WHAT THE TASK REQUIRES. Take the entries below and print, exactly, the stretch from the line containing "(139, 516) = (166, 343): hat -> red plush toy" through the line containing "(472, 335) = (357, 493): green vase -> none", both included.

Start of Block

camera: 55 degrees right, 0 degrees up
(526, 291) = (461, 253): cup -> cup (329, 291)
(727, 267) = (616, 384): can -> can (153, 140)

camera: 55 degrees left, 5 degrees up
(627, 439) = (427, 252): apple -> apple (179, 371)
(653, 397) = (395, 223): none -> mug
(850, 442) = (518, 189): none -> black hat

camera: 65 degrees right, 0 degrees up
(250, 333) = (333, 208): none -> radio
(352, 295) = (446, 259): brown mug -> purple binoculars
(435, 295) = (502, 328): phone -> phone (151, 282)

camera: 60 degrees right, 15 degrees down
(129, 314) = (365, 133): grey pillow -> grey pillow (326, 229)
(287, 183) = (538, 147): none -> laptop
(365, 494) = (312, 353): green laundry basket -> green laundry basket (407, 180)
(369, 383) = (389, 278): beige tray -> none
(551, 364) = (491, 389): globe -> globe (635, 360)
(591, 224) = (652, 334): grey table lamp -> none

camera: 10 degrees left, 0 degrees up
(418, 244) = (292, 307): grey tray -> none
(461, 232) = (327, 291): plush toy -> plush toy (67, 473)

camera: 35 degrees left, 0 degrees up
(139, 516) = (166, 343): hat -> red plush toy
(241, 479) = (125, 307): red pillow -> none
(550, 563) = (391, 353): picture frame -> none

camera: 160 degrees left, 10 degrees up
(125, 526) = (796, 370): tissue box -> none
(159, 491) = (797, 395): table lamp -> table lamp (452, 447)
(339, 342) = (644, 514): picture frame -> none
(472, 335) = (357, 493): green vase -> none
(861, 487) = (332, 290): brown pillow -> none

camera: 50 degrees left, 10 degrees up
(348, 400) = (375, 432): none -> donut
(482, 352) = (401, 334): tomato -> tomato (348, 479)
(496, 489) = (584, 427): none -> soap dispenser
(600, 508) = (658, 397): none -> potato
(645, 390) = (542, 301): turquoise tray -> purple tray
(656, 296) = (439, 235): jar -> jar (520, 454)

End of Block

SOLUTION TO THIS EXERCISE.
(139, 516) = (166, 343): hat -> red plush toy
(241, 479) = (125, 307): red pillow -> none
(550, 563) = (391, 353): picture frame -> none

camera: 160 degrees left, 10 degrees up
(125, 526) = (796, 370): tissue box -> none
(159, 491) = (797, 395): table lamp -> table lamp (452, 447)
(339, 342) = (644, 514): picture frame -> none
(472, 335) = (357, 493): green vase -> none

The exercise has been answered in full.